Aufgabenstellung =
Aktualisiere die folgenden Zeilen in allen Einträgen, indem du „top-left“ durch „upper-left“ ersetzt und alles andere unverändert lässt. Lass die Bilder in der Antwort weg.

Aufgeführte Einträge =
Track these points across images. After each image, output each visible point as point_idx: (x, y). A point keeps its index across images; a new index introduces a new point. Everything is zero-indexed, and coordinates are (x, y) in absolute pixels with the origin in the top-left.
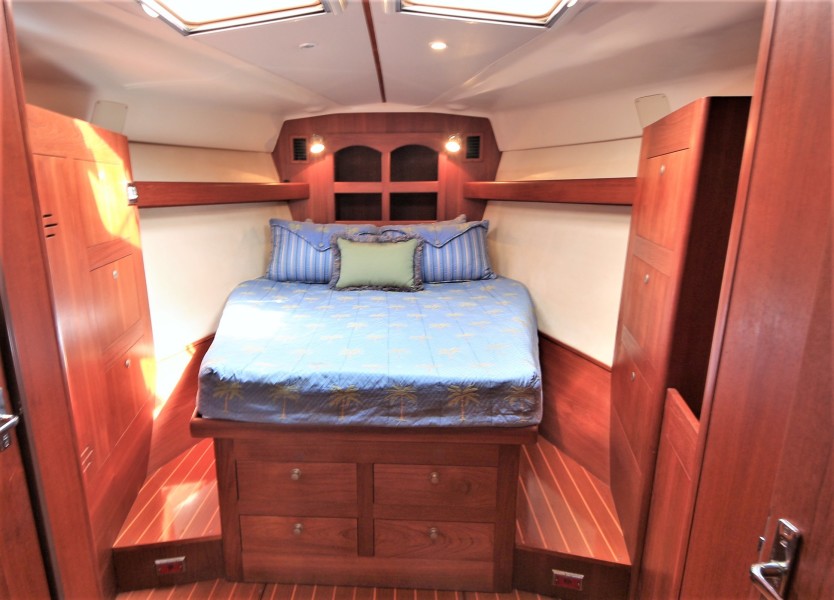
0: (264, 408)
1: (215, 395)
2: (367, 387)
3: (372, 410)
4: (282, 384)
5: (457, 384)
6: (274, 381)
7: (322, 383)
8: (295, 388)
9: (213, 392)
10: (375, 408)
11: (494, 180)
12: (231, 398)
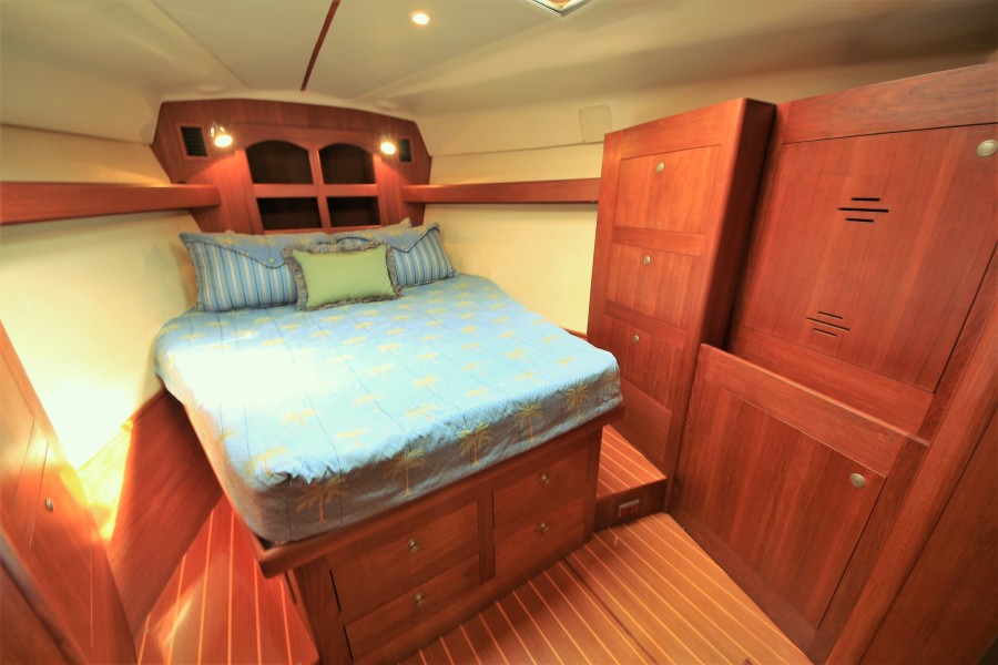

Antwort zur Aufgabe =
Track these points across images. After each image, output each visible point as point_idx: (x, y). A point keeps its index across images; a new index introduces a new point. Everything is zero-indexed, and coordinates are (x, y) in absolute pixels with the origin in the upper-left.
0: (264, 408)
1: (215, 395)
2: (367, 387)
3: (372, 410)
4: (282, 384)
5: (457, 384)
6: (274, 381)
7: (322, 383)
8: (295, 388)
9: (213, 392)
10: (375, 408)
11: (494, 180)
12: (231, 398)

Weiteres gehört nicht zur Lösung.